To be useful to downstream applications, visual recognition systems have to solve a diverse array of tasks: they need to recognize a large number of categories, localize instances of these categories precisely in the visual field, estimate their pose accurately and so on. This set of requirements is also not fixed a priori and can change over time, requiring recognition systems to learn new tasks quickly and with minimal training. In contrast, visual recognition systems today only produce a shallow understanding of images, restricted to recognizing categories in an image, and expanding this shallow understanding requires the expensive collection of training data.
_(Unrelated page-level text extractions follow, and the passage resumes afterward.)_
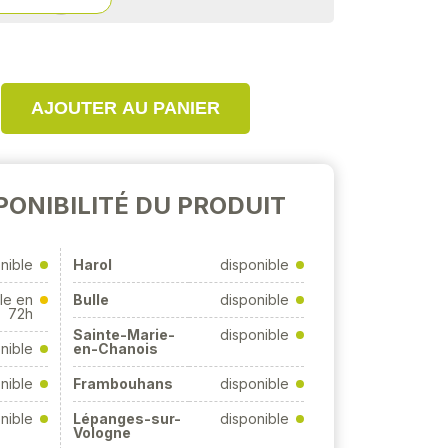
AJOUTER AU PANIER
PONIBILITÉ DU PRODUIT
nible
Harol
disponible
le en
Bulle
disponible
72h
Sainte-Marie-
disponible
nible
en-Chanois
nible
Frambouhans
disponible
nible
Lépanges-sur-
disponible
Vologne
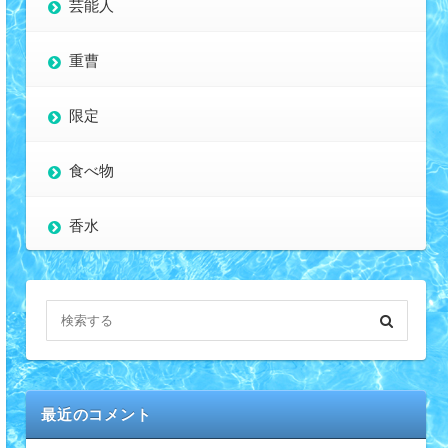
芸能人
重曹
限定
食べ物
香水
最近のコメント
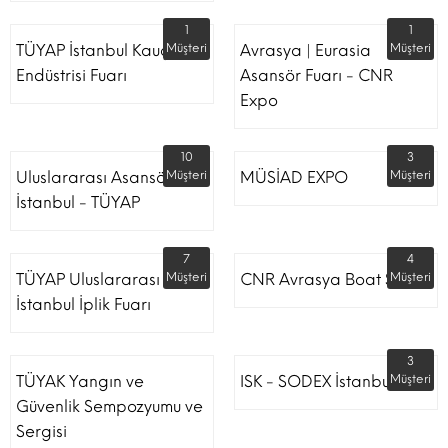
1
1
TÜYAP İstanbul Kauçuk
Müşteri
Avrasya | Eurasia
Müşteri
Endüstrisi Fuarı
Asansör Fuarı - CNR
Expo
10
3
Uluslararası Asansör
Müşteri
MÜSİAD EXPO
Müşteri
İstanbul - TÜYAP
7
4
TÜYAP Uluslararası
Müşteri
CNR Avrasya Boat Show
Müşteri
İstanbul İplik Fuarı
3
TÜYAK Yangın ve
ISK - SODEX İstanbul
Müşteri
Güvenlik Sempozyumu ve
Sergisi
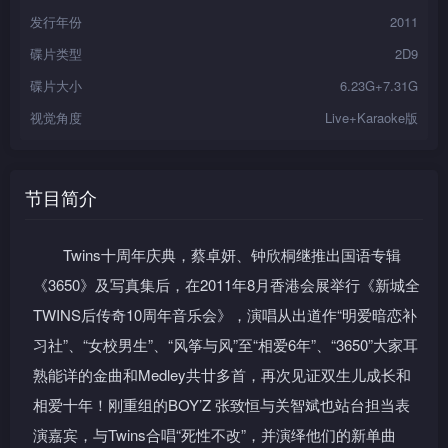
发行年份
2011
碟片类型
2D9
碟片大小
6.23G+7.31G
视觉角度
Live+Karaoke版
节目简介
Twins十周年庆典，蔡卓妍、钟欣桐继推出国语专辑
《3650》及写真集后，在2011年8月香港会展举行《新城全
TWINS后传奇10周年音乐会》，演唱从出道作“明爱暗恋补
习社”、“女校男生”、“风筝与风”至“相爱6年”、“3650”大家耳
熟能详的金曲和Medley共廿多首，再次见证双生儿成长和
相爱十年！刚重组的BOY’Z 张致恒与关智斌也站台担当表
演嘉宾，与Twins合唱“死性不改”，并演绎他们的新单曲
In this talk I will describe my work on removing this shortcoming. I will show we can build recognition systems that produce richer outputs, such as pixel-precise localization of detected objects, and how we can make progress towards making these systems capable of visual reasoning. Building models for these new goals requires a lot of training data. To reduce this requirement, I will present ways of leveraging past visual experience to learn new tasks, such as recognizing unseen categories, from very little data.

I am currently a post-doctoral scholar in Facebook AI Research (FAIR). Before joining FAIR, I did my PhD with Prof. Jitendra Malik at the University of California, Berkeley, where I was awarded the Berkeley Fellowship and the Microsoft Research Fellowship. My interests are in object recognition in computer vision and machine learning.